> Work to do
Repeat, word for word, the stretch of the records from the line containing "12:30; the photograph referenced herein is appended below." through the line containing "Time indicated: 6:43".

> Provided records
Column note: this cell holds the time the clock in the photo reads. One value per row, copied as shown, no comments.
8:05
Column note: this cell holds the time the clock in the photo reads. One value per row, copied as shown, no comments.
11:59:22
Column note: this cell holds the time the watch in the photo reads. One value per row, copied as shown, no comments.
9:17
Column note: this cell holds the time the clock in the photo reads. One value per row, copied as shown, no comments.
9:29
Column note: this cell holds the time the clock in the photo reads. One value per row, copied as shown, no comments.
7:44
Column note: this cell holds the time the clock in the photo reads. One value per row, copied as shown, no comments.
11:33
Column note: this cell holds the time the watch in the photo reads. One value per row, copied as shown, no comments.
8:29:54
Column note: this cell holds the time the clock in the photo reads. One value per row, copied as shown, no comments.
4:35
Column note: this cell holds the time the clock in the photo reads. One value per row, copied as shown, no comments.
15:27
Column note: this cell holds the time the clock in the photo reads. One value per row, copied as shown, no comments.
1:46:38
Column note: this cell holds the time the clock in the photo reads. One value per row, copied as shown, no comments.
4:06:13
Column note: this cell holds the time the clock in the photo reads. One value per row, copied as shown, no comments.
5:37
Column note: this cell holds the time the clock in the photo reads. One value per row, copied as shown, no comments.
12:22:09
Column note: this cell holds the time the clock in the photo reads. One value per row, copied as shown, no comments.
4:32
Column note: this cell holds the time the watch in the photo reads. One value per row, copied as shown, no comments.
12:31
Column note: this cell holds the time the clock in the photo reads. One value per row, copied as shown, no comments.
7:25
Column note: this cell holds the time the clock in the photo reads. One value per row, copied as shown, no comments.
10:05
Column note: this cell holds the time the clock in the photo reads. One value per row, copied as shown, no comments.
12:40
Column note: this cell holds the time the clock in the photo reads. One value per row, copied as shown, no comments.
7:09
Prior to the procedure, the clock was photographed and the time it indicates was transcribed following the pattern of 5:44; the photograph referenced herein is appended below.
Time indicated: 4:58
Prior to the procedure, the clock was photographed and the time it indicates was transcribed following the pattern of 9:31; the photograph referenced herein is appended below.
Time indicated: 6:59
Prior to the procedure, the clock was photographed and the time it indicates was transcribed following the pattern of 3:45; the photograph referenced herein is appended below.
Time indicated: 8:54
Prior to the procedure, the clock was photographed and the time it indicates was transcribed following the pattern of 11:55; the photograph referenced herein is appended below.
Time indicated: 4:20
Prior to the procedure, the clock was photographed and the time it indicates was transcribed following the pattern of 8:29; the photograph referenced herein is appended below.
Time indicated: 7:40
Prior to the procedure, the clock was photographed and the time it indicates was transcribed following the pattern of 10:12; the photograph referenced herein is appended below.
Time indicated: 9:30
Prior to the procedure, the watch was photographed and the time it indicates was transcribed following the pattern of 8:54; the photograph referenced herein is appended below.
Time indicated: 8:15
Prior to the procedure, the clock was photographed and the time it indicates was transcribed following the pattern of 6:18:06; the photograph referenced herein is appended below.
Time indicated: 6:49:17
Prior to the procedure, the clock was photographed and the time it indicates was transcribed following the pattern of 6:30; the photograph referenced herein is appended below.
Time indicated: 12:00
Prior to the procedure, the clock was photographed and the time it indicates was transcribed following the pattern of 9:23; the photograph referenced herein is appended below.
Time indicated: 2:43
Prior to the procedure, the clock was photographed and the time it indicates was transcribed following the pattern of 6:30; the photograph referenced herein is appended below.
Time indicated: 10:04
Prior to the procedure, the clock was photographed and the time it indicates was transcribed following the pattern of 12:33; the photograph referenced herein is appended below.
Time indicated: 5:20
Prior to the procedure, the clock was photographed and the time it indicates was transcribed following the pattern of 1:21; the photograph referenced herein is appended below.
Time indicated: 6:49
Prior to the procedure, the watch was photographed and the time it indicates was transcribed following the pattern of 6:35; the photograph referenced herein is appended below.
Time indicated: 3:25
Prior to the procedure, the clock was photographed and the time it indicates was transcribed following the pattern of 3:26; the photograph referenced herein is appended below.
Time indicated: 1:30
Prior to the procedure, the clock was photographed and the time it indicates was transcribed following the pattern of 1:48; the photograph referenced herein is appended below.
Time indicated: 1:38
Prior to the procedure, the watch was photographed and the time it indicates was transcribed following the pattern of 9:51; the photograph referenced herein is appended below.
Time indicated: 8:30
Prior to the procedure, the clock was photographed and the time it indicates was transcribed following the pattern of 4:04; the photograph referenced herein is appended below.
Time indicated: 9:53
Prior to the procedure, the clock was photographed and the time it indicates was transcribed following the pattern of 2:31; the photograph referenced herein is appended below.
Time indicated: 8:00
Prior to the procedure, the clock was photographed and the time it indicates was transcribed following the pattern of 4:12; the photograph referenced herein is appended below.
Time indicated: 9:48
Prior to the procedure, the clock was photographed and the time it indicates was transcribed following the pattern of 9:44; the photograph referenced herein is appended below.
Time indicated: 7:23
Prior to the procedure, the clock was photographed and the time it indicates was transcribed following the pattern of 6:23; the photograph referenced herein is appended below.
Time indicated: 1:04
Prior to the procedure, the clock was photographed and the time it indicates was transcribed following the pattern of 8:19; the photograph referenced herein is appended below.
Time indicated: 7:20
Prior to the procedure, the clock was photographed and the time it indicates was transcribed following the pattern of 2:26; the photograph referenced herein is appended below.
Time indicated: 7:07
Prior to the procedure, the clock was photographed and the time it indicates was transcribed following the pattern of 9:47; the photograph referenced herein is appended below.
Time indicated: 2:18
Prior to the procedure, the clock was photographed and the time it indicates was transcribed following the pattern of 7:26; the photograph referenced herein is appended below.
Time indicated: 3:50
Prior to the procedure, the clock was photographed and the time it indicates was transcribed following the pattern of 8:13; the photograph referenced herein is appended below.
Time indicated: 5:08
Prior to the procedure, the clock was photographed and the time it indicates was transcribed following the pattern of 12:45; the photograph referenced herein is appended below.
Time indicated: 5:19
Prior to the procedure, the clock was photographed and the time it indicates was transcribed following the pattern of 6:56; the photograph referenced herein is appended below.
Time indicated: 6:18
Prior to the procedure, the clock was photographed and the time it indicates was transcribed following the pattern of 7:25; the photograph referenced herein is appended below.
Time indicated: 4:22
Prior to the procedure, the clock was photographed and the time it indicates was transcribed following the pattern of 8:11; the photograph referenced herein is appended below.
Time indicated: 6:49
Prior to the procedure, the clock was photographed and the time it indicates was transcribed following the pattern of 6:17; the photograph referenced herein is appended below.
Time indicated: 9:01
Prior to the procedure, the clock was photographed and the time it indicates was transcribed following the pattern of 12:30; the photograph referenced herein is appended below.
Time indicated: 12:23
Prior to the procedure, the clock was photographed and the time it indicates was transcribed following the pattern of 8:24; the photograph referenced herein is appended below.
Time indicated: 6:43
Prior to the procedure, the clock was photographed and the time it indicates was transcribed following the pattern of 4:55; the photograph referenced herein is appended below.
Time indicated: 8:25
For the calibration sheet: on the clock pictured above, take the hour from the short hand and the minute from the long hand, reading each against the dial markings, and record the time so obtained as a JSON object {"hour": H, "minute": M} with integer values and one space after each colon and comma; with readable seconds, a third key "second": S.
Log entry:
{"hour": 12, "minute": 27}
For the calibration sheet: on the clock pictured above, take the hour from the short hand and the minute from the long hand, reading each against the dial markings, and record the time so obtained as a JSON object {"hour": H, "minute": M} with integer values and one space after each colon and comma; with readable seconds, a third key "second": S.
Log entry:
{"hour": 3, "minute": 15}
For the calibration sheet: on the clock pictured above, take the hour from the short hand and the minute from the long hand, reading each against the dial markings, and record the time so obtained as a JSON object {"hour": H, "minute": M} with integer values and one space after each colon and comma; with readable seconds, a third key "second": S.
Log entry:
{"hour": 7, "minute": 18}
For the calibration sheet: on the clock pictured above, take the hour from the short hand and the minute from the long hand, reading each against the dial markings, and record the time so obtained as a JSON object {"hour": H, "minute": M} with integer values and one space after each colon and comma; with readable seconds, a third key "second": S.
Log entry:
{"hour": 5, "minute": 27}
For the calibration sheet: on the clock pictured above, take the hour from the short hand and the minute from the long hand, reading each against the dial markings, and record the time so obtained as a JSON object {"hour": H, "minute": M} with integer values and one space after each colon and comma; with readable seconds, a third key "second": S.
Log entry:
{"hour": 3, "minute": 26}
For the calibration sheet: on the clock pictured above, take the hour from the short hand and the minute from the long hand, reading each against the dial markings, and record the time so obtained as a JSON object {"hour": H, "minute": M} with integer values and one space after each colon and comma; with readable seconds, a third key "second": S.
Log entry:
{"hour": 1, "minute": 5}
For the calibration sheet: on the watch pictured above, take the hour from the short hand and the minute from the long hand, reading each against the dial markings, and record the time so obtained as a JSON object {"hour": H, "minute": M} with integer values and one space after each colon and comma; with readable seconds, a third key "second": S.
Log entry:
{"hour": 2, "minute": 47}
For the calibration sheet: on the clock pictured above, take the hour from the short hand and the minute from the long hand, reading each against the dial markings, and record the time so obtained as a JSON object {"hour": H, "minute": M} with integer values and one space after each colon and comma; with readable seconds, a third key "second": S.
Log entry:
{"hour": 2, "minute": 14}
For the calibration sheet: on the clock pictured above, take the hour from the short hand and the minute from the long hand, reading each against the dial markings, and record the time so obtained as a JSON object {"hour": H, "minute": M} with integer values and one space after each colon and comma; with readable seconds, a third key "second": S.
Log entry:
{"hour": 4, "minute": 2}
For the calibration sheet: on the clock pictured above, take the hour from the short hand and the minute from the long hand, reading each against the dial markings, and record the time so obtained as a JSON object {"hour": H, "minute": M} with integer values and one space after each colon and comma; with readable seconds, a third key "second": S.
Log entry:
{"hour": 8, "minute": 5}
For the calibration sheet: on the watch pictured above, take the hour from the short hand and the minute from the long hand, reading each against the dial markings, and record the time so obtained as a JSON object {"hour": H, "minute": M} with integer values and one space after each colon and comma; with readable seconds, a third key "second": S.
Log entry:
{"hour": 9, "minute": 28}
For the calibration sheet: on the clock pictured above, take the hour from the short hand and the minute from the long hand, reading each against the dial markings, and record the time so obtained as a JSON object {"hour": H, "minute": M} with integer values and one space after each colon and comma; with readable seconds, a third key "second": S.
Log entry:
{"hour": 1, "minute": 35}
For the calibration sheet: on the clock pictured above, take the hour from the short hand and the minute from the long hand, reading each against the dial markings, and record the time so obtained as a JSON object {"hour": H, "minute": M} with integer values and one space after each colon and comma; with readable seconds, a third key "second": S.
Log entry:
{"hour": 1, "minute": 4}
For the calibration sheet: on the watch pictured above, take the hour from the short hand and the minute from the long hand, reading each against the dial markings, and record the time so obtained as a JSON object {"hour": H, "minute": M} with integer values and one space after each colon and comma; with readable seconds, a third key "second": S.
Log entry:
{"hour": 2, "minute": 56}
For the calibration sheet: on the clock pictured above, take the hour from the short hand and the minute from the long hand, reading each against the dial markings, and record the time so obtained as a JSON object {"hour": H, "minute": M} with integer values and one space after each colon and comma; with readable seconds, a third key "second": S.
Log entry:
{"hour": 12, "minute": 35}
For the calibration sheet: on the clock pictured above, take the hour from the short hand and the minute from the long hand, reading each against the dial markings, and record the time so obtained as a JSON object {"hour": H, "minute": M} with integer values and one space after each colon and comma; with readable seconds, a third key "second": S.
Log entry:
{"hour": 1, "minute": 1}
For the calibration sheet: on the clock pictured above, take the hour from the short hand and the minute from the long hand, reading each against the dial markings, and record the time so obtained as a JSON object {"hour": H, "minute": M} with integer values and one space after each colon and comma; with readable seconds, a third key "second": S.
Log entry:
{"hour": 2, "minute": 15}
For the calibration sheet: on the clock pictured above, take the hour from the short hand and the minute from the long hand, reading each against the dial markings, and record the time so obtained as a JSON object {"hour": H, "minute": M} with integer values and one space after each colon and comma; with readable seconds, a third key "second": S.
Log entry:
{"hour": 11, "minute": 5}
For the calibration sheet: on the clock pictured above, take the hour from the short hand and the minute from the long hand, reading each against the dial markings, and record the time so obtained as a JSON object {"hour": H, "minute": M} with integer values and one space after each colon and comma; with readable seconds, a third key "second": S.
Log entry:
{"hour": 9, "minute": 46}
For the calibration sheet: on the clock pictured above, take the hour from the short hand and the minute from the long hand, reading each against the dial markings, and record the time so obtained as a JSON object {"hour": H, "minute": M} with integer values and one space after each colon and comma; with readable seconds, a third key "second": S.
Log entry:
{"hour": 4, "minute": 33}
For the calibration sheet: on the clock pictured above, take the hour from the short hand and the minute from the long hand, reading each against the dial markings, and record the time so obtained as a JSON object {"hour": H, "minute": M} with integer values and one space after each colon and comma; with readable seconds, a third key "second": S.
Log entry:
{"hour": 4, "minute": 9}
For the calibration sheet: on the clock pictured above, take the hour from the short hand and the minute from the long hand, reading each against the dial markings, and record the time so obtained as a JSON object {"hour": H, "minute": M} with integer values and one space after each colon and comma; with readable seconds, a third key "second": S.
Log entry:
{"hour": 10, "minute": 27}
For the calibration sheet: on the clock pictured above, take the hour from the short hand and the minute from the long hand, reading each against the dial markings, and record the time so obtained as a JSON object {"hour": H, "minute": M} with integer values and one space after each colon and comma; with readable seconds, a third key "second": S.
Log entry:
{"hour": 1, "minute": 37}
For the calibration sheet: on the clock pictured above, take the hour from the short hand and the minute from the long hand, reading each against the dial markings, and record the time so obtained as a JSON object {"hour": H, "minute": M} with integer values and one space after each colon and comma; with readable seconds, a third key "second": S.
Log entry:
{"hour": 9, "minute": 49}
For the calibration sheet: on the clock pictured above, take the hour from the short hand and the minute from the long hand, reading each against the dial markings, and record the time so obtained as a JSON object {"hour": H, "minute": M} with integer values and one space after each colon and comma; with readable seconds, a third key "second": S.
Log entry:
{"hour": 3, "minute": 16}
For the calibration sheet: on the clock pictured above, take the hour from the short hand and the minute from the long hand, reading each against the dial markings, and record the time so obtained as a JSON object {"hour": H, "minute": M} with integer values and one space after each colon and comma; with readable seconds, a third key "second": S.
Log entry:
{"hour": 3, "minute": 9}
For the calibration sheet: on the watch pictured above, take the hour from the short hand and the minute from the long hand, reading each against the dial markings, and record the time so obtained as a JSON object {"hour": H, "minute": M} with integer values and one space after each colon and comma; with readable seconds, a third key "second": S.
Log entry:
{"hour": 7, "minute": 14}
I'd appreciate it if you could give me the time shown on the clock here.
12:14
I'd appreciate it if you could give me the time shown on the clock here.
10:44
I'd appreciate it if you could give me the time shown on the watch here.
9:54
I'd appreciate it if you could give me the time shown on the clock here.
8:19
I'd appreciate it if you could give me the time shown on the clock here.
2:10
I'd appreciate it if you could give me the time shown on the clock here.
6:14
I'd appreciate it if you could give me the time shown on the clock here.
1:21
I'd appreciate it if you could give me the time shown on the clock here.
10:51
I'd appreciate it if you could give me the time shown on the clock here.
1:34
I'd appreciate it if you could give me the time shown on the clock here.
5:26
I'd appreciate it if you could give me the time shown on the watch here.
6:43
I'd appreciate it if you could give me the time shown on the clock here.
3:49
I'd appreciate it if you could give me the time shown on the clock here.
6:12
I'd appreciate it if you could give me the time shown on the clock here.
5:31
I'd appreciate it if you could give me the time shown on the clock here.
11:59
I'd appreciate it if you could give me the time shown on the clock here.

> In response
Prior to the procedure, the clock was photographed and the time it indicates was transcribed following the pattern of 12:30; the photograph referenced herein is appended below.
Time indicated: 12:23
Prior to the procedure, the clock was photographed and the time it indicates was transcribed following the pattern of 8:24; the photograph referenced herein is appended below.
Time indicated: 6:43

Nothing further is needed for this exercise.